- **What to work on**
Transcribe the data below verbatim from the line with "Salaries per Head | | Annual |" to the line with "107.6 | 7.6 |". Include both of those lines.

- **Exercise input**
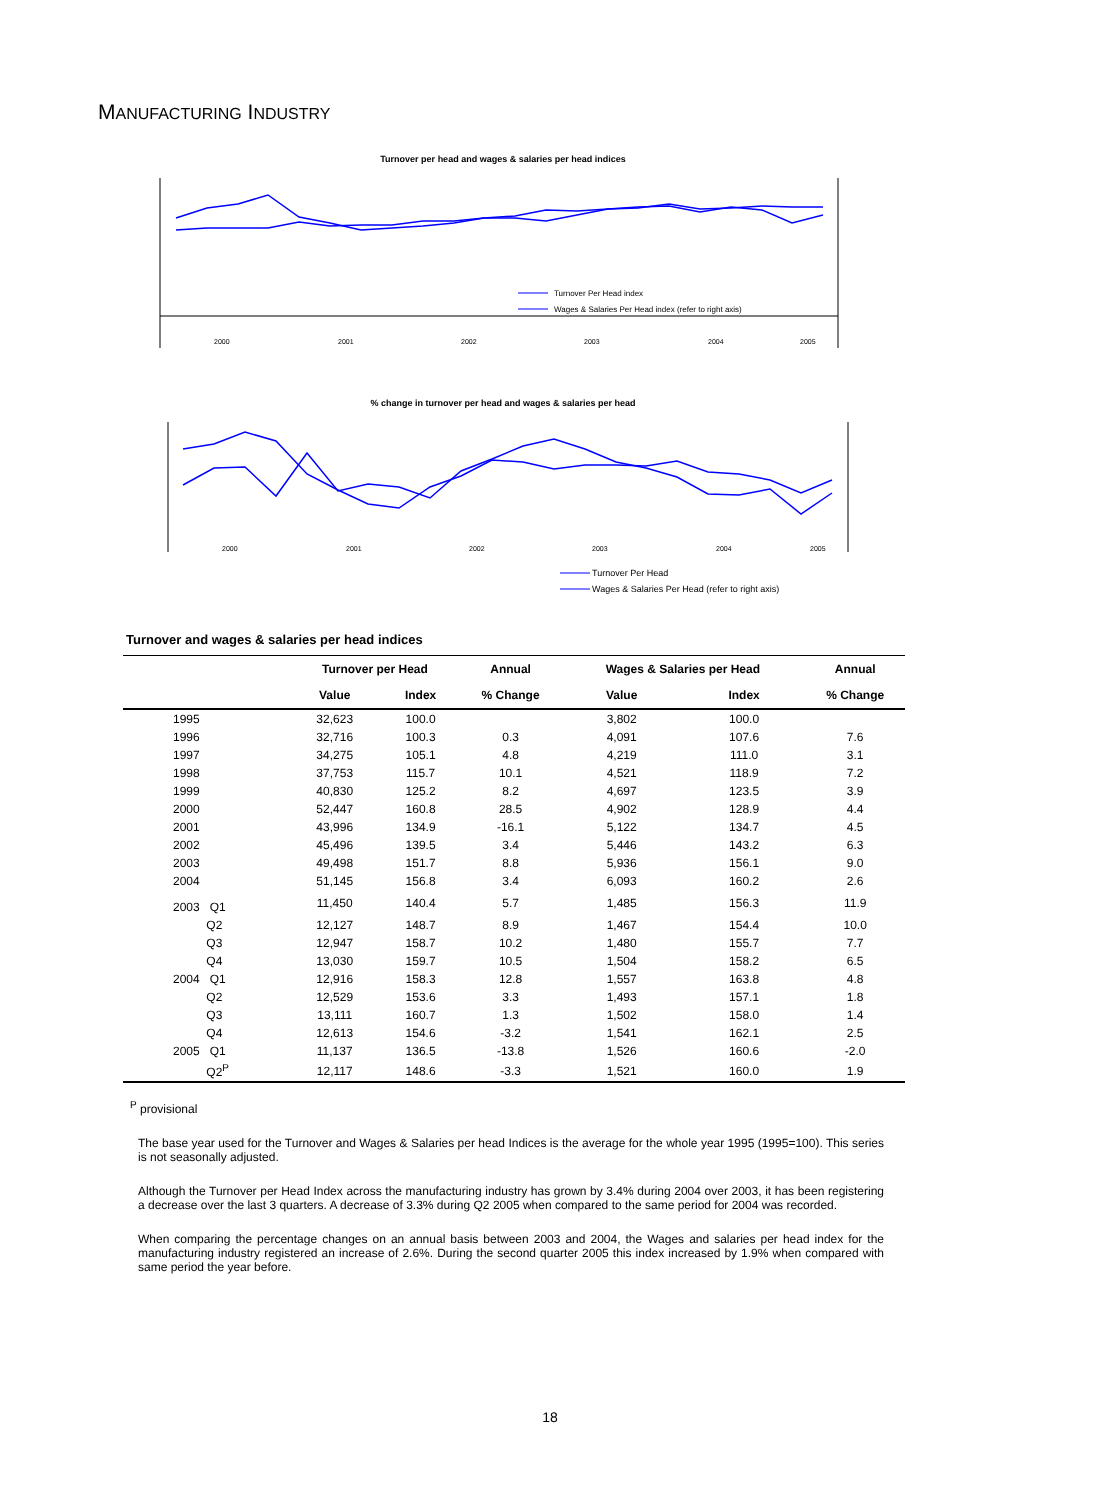MANUFACTURING INDUSTRY
Turnover per head and wages & salaries per head indices
Turnover Per Head index
Wages & Salaries Per Head index (refer to right axis)
2000
2001
2002
2003
2004
2005
% change in turnover per head and wages & salaries per head
Turnover Per Head
Wages & Salaries Per Head (refer to right axis)
2000
2001
2002
2003
2004
2005
Turnover and wages & salaries per head indices
| | Turnover per Head | | Annual | Wages & Salaries per Head | | Annual |
| --- | --- | --- | --- | --- | --- | --- |
| | Value | Index | % Change | Value | Index | % Change |
| 1995 | 32,623 | 100.0 | | 3,802 | 100.0 | |
| 1996 | 32,716 | 100.3 | 0.3 | 4,091 | 107.6 | 7.6 |
| 1997 | 34,275 | 105.1 | 4.8 | 4,219 | 111.0 | 3.1 |
| 1998 | 37,753 | 115.7 | 10.1 | 4,521 | 118.9 | 7.2 |
| 1999 | 40,830 | 125.2 | 8.2 | 4,697 | 123.5 | 3.9 |
| 2000 | 52,447 | 160.8 | 28.5 | 4,902 | 128.9 | 4.4 |
| 2001 | 43,996 | 134.9 | -16.1 | 5,122 | 134.7 | 4.5 |
| 2002 | 45,496 | 139.5 | 3.4 | 5,446 | 143.2 | 6.3 |
| 2003 | 49,498 | 151.7 | 8.8 | 5,936 | 156.1 | 9.0 |
| 2004 | 51,145 | 156.8 | 3.4 | 6,093 | 160.2 | 2.6 |
| 2003 Q1 | 11,450 | 140.4 | 5.7 | 1,485 | 156.3 | 11.9 |
| Q2 | 12,127 | 148.7 | 8.9 | 1,467 | 154.4 | 10.0 |
| Q3 | 12,947 | 158.7 | 10.2 | 1,480 | 155.7 | 7.7 |
| Q4 | 13,030 | 159.7 | 10.5 | 1,504 | 158.2 | 6.5 |
| 2004 Q1 | 12,916 | 158.3 | 12.8 | 1,557 | 163.8 | 4.8 |
| Q2 | 12,529 | 153.6 | 3.3 | 1,493 | 157.1 | 1.8 |
| Q3 | 13,111 | 160.7 | 1.3 | 1,502 | 158.0 | 1.4 |
| Q4 | 12,613 | 154.6 | -3.2 | 1,541 | 162.1 | 2.5 |
| 2005 Q1 | 11,137 | 136.5 | -13.8 | 1,526 | 160.6 | -2.0 |
| Q2<sup>P</sup> | 12,117 | 148.6 | -3.3 | 1,521 | 160.0 | 1.9 |
<sup>P</sup> provisional
The base year used for the Turnover and Wages & Salaries per head Indices is the average for the whole year 1995 (1995=100). This series is not seasonally adjusted.
Although the Turnover per Head Index across the manufacturing industry has grown by 3.4% during 2004 over 2003, it has been registering a decrease over the last 3 quarters. A decrease of 3.3% during Q2 2005 when compared to the same period for 2004 was recorded.
When comparing the percentage changes on an annual basis between 2003 and 2004, the Wages and salaries per head index for the manufacturing industry registered an increase of 2.6%. During the second quarter 2005 this index increased by 1.9% when compared with same period the year before.
18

- **Response for this exercise**
| | Turnover per Head | | Annual | Wages & Salaries per Head | | Annual |
| --- | --- | --- | --- | --- | --- | --- |
| | Value | Index | % Change | Value | Index | % Change |
| 1995 | 32,623 | 100.0 | | 3,802 | 100.0 | |
| 1996 | 32,716 | 100.3 | 0.3 | 4,091 | 107.6 | 7.6 |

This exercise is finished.